### Task to complete:
Repeat only the lines below that run from the line with "22nd ינו 2018" to the line with "Estamos en tiempo d", ends included; skip every picture.

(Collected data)
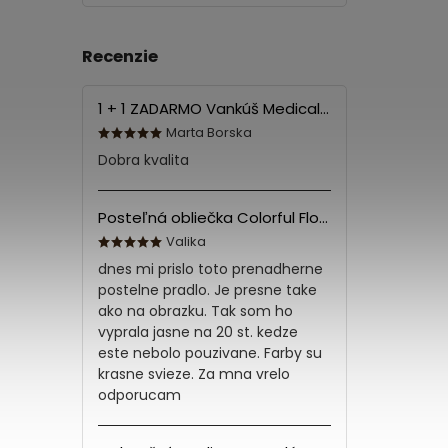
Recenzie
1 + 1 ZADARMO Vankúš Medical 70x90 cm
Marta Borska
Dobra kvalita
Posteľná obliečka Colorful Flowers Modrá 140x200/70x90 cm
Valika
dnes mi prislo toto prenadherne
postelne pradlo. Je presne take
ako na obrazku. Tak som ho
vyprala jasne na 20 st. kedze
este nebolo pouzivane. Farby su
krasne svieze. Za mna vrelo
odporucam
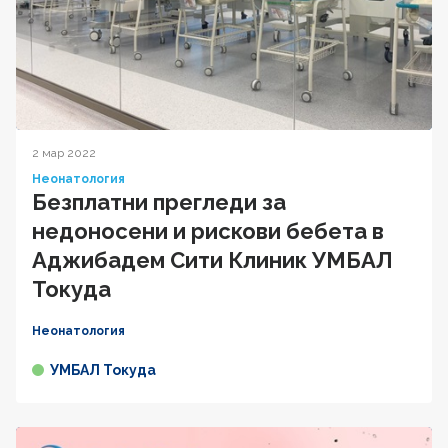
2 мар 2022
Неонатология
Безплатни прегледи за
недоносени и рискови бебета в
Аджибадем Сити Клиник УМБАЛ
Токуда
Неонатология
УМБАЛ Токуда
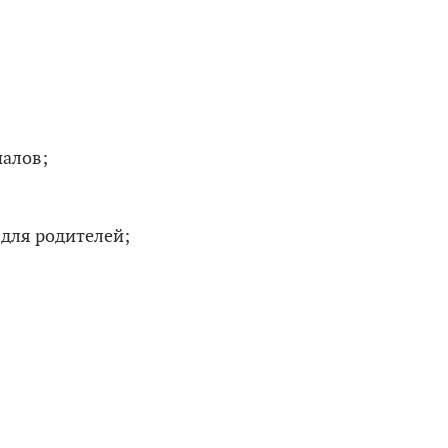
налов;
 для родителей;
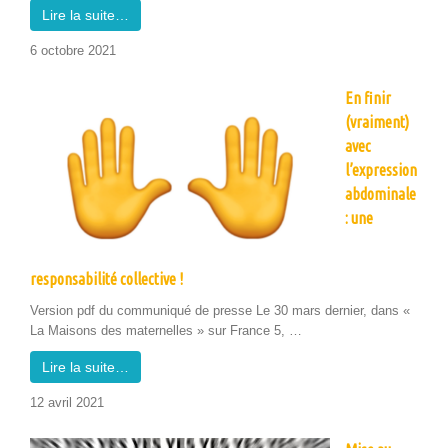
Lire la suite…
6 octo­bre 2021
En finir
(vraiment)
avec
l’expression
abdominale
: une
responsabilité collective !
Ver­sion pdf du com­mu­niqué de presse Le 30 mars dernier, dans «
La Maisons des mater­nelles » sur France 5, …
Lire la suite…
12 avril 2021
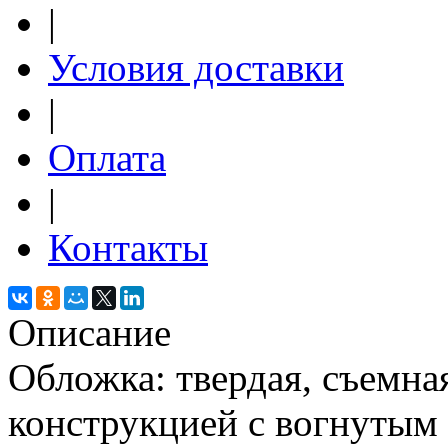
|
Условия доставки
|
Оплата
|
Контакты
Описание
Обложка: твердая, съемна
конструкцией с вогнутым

...

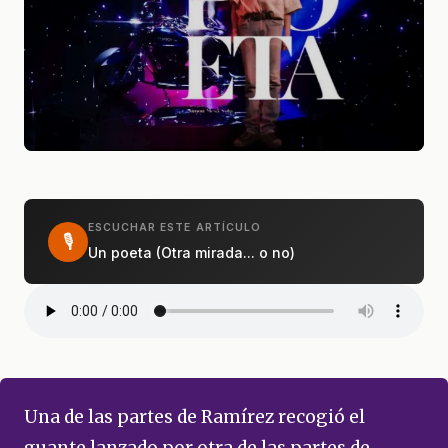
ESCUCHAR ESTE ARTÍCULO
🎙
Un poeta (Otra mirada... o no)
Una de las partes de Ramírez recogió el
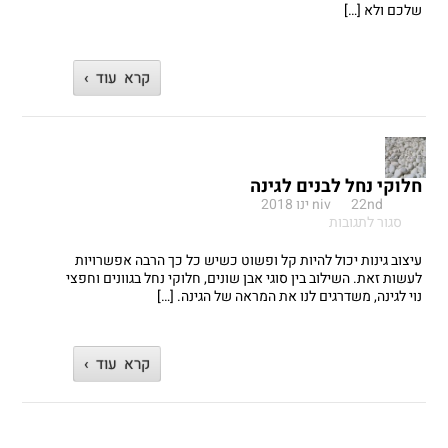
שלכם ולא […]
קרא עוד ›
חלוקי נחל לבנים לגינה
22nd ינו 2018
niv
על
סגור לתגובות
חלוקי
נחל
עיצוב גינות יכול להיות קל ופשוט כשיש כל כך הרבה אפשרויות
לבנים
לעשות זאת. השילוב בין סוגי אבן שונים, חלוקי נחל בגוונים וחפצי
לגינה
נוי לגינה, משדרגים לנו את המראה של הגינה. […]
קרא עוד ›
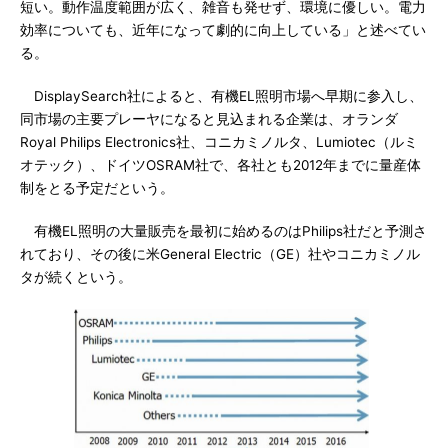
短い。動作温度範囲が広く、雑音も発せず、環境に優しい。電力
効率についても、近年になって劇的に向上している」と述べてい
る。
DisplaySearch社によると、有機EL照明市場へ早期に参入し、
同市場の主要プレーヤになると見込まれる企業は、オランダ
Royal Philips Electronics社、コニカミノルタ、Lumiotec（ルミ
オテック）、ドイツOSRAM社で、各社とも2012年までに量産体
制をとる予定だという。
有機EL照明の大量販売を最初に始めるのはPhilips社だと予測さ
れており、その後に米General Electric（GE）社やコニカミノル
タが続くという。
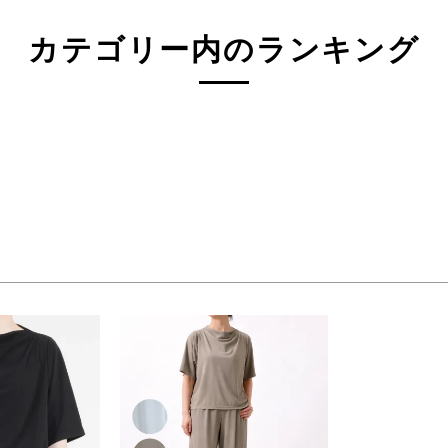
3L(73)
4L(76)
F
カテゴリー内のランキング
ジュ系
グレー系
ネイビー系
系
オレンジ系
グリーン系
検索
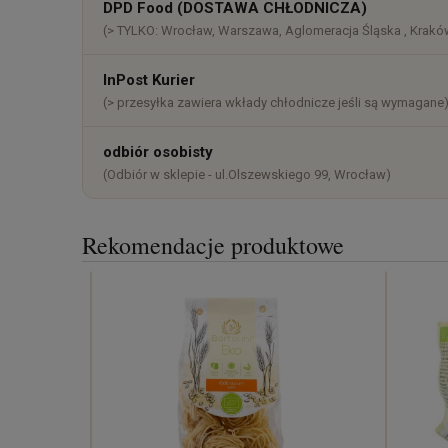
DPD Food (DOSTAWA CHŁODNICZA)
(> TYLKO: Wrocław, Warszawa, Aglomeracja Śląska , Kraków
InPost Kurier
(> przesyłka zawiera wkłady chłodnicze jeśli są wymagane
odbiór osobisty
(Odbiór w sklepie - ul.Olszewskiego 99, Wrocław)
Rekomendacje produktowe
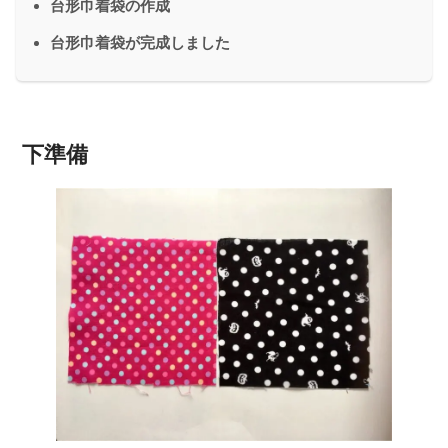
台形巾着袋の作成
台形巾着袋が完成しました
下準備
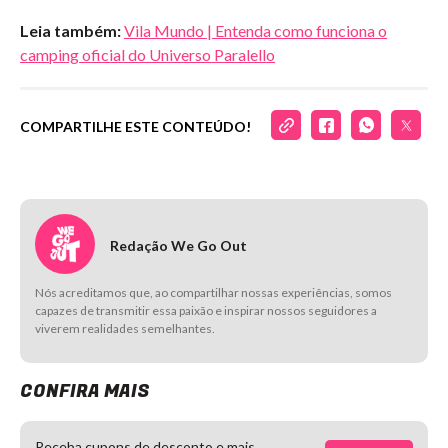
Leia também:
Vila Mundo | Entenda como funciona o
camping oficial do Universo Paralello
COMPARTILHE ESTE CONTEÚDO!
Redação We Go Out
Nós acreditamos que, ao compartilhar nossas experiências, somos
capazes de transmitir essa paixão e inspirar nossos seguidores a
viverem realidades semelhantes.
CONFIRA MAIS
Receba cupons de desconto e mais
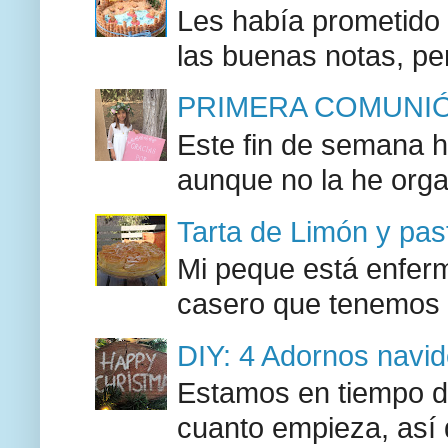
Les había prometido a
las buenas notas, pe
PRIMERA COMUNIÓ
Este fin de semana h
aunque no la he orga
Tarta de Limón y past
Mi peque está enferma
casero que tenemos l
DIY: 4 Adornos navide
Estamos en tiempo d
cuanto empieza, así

### Result:
22nd ינו 2018
niv
על
סגור לתגובות
חלוקי
נחל
עיצוב גינות יכול להיות קל ופשוט כשיש כל כך הרבה אפשרויות
לבנים
לעשות זאת. השילוב בין סוגי אבן שונים, חלוקי נחל בגוונים וחפצי
לגינה
נוי לגינה, משדרגים לנו את המראה של הגינה. […]
קרא עוד ›
短い。動作温度範囲が広く、雑音も発せず、環境に優しい。電力
効率についても、近年になって劇的に向上している」と述べてい
る。
DisplaySearch社によると、有機EL照明市場へ早期に参入し、
同市場の主要プレーヤになると見込まれる企業は、オランダ
Royal Philips Electronics社、コニカミノルタ、Lumiotec（ルミ
オテック）、ドイツOSRAM社で、各社とも2012年までに量産体
制をとる予定だという。
有機EL照明の大量販売を最初に始めるのはPhilips社だと予測さ
れており、その後に米General Electric（GE）社やコニカミノル
タが続くという。
3L(73)
4L(76)
F
カテゴリー内のランキング
ジュ系
グレー系
ネイビー系
系
オレンジ系
グリーン系
検索
DPD Food (DOSTAWA CHŁODNICZA)
(> TYLKO: Wrocław, Warszawa, Aglomeracja Śląska , Kraków
InPost Kurier
(> przesyłka zawiera wkłady chłodnicze jeśli są wymagane
odbiór osobisty
(Odbiór w sklepie - ul.Olszewskiego 99, Wrocław)
Rekomendacje produktowe
台形巾着袋の作成
台形巾着袋が完成しました
下準備
Leia também:
Vila Mundo | Entenda como funciona o
camping oficial do Universo Paralello
COMPARTILHE ESTE CONTEÚDO!
Redação We Go Out
Nós acreditamos que, ao compartilhar nossas experiências, somos
capazes de transmitir essa paixão e inspirar nossos seguidores a
viverem realidades semelhantes.
CONFIRA MAIS
Receba cupons de desconto e mais
Les había prometido a
las buenas notas, pe
PRIMERA COMUNIÓ
Este fin de semana h
aunque no la he orga
Tarta de Limón y past
Mi peque está enferma
casero que tenemos l
DIY: 4 Adornos navide
Estamos en tiempo d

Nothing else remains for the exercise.